### The task
In the material below, the required lines run from the one containing "13, with different" through the one containing "FIGURE 4 | Forest". Copy those lines exactly, ends included, and nothing else.

### Material for this task
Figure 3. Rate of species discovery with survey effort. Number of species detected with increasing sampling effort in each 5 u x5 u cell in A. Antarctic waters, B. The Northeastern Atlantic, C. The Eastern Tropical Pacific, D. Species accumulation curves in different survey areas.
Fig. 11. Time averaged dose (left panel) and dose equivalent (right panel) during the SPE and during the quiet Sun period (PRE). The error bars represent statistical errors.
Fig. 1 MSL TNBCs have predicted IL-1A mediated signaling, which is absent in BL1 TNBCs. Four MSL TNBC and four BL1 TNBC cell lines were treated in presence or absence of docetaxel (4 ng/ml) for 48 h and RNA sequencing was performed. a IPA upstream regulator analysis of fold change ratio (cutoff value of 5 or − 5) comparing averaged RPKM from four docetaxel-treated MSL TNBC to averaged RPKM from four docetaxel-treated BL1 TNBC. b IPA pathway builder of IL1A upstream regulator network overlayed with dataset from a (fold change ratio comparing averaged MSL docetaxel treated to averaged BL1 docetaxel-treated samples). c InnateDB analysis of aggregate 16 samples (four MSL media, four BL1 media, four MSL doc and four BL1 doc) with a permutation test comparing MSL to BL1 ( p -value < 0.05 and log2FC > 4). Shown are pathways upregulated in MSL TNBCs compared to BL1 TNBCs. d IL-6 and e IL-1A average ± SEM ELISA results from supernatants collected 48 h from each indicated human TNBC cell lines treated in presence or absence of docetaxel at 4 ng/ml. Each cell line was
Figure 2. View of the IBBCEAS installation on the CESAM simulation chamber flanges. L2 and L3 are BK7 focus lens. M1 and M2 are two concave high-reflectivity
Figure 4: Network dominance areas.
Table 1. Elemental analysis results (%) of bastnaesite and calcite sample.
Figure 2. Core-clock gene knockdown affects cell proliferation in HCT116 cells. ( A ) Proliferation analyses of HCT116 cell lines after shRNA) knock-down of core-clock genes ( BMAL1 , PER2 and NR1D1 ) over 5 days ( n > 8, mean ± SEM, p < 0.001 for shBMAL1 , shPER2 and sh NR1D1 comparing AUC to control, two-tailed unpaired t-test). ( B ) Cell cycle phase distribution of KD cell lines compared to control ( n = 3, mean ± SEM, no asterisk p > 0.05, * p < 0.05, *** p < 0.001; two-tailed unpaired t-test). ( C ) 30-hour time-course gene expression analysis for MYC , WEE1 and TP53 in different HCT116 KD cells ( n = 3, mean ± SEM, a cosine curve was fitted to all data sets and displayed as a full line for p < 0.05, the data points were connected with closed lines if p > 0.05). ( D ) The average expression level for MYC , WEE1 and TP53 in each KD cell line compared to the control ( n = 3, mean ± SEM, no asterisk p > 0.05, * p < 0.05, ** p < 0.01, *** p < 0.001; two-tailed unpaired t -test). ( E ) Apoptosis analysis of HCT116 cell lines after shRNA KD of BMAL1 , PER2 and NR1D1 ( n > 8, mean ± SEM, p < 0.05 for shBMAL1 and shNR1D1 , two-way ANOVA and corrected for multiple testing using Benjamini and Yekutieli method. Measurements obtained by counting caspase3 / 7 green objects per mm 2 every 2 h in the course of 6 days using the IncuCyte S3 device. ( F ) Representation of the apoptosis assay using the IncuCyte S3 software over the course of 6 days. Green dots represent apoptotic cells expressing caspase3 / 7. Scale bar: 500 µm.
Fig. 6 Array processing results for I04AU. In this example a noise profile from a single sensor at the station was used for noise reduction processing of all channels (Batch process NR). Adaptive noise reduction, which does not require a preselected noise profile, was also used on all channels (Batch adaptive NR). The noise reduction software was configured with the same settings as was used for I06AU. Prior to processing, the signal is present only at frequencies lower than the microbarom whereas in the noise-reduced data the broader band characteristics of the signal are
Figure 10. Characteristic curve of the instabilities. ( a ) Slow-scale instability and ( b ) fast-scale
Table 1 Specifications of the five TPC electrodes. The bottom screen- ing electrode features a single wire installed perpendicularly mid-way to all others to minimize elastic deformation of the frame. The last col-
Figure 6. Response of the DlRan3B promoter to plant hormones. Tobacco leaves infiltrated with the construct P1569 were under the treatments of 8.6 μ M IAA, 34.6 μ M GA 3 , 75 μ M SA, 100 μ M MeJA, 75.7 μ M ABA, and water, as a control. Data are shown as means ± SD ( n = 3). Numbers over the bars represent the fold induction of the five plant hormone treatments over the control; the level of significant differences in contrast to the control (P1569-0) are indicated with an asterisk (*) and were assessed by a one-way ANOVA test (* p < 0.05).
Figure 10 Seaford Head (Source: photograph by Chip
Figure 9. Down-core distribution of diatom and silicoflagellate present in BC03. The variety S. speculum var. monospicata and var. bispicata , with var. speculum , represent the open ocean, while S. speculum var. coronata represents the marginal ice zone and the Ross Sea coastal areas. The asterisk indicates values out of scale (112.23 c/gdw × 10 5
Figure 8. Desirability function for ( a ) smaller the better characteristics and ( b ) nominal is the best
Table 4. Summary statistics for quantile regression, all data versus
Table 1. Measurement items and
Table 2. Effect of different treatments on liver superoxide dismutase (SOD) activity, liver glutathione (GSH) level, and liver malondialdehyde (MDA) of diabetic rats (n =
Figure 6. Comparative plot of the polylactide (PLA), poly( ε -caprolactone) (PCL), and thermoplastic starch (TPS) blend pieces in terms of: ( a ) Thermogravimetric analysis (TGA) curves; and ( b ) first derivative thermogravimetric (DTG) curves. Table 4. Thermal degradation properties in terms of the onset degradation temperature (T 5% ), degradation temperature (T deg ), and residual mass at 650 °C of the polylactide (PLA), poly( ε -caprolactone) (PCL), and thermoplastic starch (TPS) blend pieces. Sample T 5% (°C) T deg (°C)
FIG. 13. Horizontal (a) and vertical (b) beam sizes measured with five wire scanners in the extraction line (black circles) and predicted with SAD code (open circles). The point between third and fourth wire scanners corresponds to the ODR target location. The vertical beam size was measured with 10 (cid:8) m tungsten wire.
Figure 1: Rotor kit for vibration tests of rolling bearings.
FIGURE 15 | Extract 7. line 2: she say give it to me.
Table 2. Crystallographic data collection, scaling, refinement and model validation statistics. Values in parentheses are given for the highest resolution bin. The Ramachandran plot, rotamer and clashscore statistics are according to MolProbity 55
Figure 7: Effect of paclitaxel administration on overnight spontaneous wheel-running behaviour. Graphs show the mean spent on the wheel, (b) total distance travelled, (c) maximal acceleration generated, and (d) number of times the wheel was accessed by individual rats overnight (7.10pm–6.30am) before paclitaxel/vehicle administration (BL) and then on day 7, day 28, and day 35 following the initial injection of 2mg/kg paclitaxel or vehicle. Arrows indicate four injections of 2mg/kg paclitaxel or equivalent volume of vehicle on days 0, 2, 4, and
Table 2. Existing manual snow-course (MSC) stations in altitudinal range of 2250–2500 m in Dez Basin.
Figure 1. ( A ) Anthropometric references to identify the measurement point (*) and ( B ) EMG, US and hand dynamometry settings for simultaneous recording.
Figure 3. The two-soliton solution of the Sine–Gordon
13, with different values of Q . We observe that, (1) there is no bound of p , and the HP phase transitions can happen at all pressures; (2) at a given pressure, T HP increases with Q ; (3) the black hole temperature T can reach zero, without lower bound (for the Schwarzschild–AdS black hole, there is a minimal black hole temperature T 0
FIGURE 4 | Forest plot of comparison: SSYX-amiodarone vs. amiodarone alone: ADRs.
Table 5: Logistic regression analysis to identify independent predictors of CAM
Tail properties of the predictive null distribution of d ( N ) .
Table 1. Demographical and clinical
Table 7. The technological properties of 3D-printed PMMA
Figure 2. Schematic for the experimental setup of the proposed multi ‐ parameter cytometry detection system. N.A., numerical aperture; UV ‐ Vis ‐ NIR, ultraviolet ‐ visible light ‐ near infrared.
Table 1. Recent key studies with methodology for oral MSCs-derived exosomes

### Task result
13, with different values of Q . We observe that, (1) there is no bound of p , and the HP phase transitions can happen at all pressures; (2) at a given pressure, T HP increases with Q ; (3) the black hole temperature T can reach zero, without lower bound (for the Schwarzschild–AdS black hole, there is a minimal black hole temperature T 0
FIGURE 4 | Forest plot of comparison: SSYX-amiodarone vs. amiodarone alone: ADRs.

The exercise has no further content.